_PROBLEM DETAILS:_ Transcribe each entry exactly, without pictures.

_EXTRACTED ENTRIES:_
====

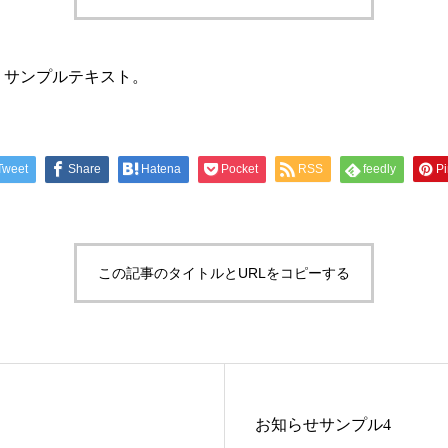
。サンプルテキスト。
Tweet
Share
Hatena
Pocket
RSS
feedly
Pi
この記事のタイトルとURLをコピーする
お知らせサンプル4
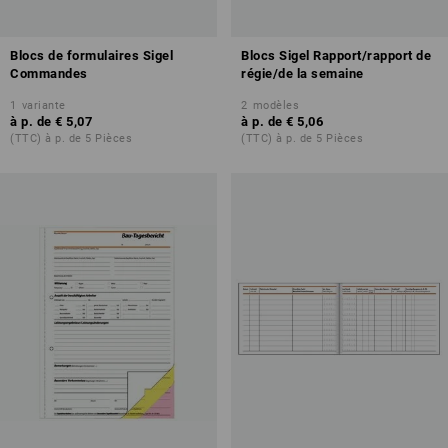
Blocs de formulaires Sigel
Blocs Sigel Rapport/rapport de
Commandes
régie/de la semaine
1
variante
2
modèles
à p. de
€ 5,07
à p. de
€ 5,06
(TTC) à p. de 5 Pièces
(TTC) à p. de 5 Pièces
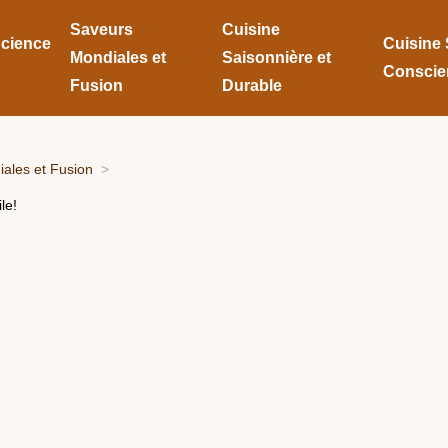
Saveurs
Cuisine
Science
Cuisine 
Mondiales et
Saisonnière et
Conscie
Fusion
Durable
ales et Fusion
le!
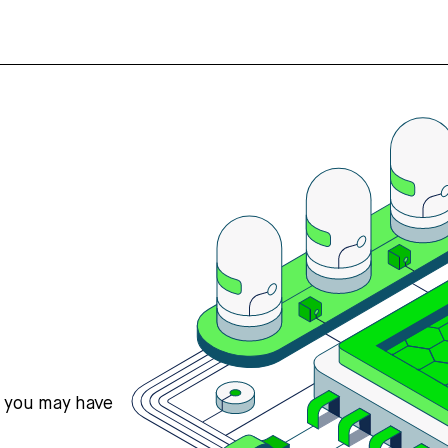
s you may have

====

_SOLVED PROBLEM:_
。サンプルテキスト。
Tweet
Share
Hatena
Pocket
RSS
feedly
Pi
この記事のタイトルとURLをコピーする
お知らせサンプル4
Blocs de formulaires Sigel
Blocs Sigel Rapport/rapport de
Commandes
régie/de la semaine
1
variante
2
modèles
à p. de
€ 5,07
à p. de
€ 5,06
(TTC) à p. de 5 Pièces
(TTC) à p. de 5 Pièces
Saveurs
Cuisine
Science
Cuisine 
Mondiales et
Saisonnière et
Conscie
Fusion
Durable
ales et Fusion
le!
s you may have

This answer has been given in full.